Thank you very much.

Regards.

Tags (1)
0 Kudos
3 Replies
daphnissov
Immortal
Immortal

What is not working is when the VM is running on one host, and we disconnect the network cable on that host for the particular NIC used in the vDS. What we expect is that the inbound/outbound network traffic will continue to flow transparently (flowing through the NIC of the other host which is part of the vDS). But here, when this happens, we cannot ping anymore the VM, and the VM cannot ping anymore the outside world.

Yes, and that's correct behavior. If you have only a single physical NIC from each ESXi functioning as the uplink to the vDS, you don't have two uplinks, you have just one. When you disconnect that vmnic on host A, there is no way for traffic to be routed from host B over to host A to compensate. This isn't how a vDS is supposed to work. If you wish to have this type of protection against single vmnic failures, you must add a second vmnic per host to the vDS and team them.

0 Kudos
VTG38
Contributor
Contributor

Thank you for this quick reply.

We were assuming that may be the VM would be moved to the second host to recover the network eventually (using vMotion network or Mgmt network).

So apparently we need to add more uplinks to the vDS as you mentioned. This issue is, if all uplinks on the host are down, we will end up with same results (but the probability is much lower...): the VM will remain active, will not be moved to the other host, and the service provided by that VM will be unreachable.

My question then is: how can we automatically move a VM to another host if we lose all VM network links on the former host (apart vMotion and Mgmt networks)?

I was thinking about a component/script from within the VM, monitoring some external IP, and using VMware automation toolkit to report an issue and triggering Proactive HA. Is that one possible solution to this problem (but it requires few development I guess...)?

Do we have other more elegant solutions?

It is nice to have an HA feature restarting the VM when the server is down, but if nothing happens when all VM NICs are down, it answers only partially to the problem...

Best regards

0 Kudos
daphnissov
Immortal
Immortal

My question then is: how can we automatically move a VM to another host if we lose all VM network links on the former host (apart vMotion and Mgmt networks)?
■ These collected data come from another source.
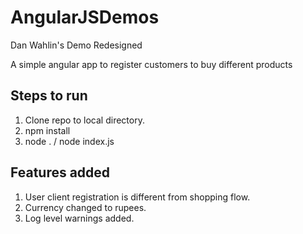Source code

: # AngularJSDemos
Dan Wahlin's Demo Redesigned

A simple angular app to register customers to buy different products

Steps to run 
-----------

1. Clone repo to local directory.
2. npm install
3. node . / node index.js

Features added 
--------------

1. User client registration is different from shopping flow.
2. Currency changed to rupees.
3. Log level warnings added.


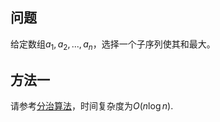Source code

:## 问题

给定数组$a_1, a_2, ..., a_n$，选择一个子序列使其和最大。

## 方法一

请参考[分治算法](../algorithm/divide-and-conquer.md)，时间复杂度为$O(n\log{n})$.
You don't, there isn't a scenario for this as an HA response because the VM itself is accessible. If you're really trying to guard against this, you must provide resiliency for your networking where the VM communicates. Plus, what's the likelihood that all links would be down for all VM traffic-related switches but they would be up for all kernel services? That's a pretty unlikely scenario.

0 Kudos